Chiffrement de bout en bout et appareils éphémères en politique 🔐
Ces téléphones sécurisés incluent généralement des applications de messagerie avec chiffrement de bout en bout, un effacement à distance des données et des systèmes d'exploitation modifiés pour éviter le pistage. Dans le domaine politique, leur utilisation vise à protéger les communications sensibles, mais soulève également des questions sur la transparence dans la gestion publique. La technologie employée permet de supprimer les enregistrements de manière programmée, rendant les audits ultérieurs difficiles.
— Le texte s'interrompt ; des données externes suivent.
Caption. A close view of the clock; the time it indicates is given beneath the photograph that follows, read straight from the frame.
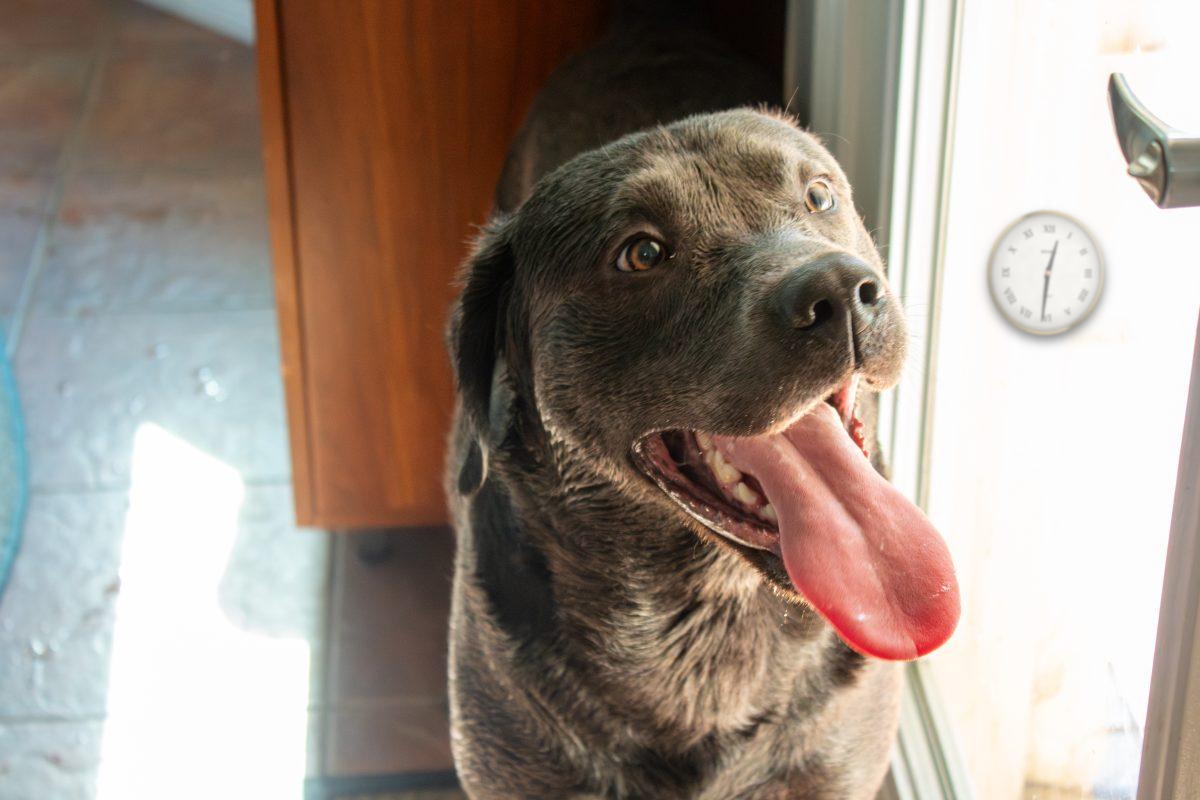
12:31
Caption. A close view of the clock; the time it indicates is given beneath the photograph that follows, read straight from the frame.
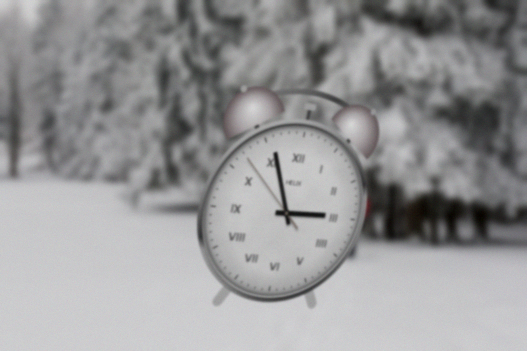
2:55:52
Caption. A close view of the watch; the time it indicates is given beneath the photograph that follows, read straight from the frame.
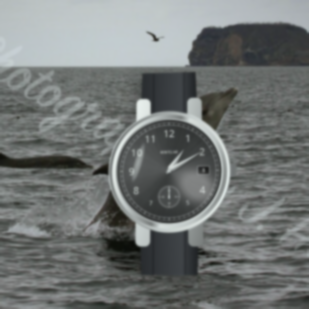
1:10
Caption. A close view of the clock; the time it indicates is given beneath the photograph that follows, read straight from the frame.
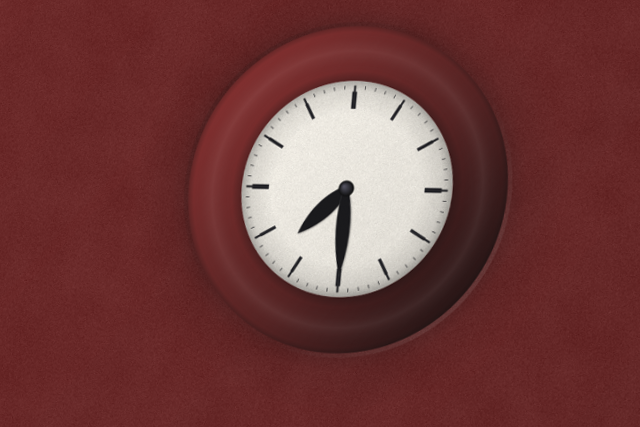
7:30
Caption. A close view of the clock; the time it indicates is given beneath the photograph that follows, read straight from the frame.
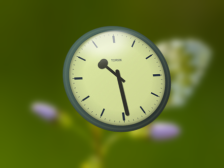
10:29
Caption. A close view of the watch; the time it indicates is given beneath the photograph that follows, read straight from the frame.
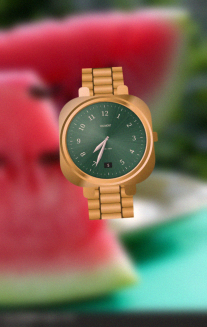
7:34
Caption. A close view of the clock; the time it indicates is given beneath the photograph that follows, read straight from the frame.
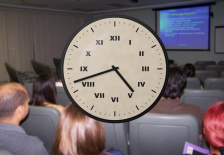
4:42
Le réseau de téléphones sécurisés : de la conspiration au WhatsApp du groupe de voisins 😅
Aldama a précisé qu'au moins aux Baléares, aucune commission n'avait été perçue sur les masques, contrairement aux Canaries. Peut-être que les politiciens baléares utilisaient des téléphones sécurisés uniquement pour partager des recettes de cuisine ou des mèmes, tandis qu'aux Canaries, ils préféraient la méthode traditionnelle des enveloppes sous la table. En fin de compte, la technologie n'est aussi propre que celui qui la manie.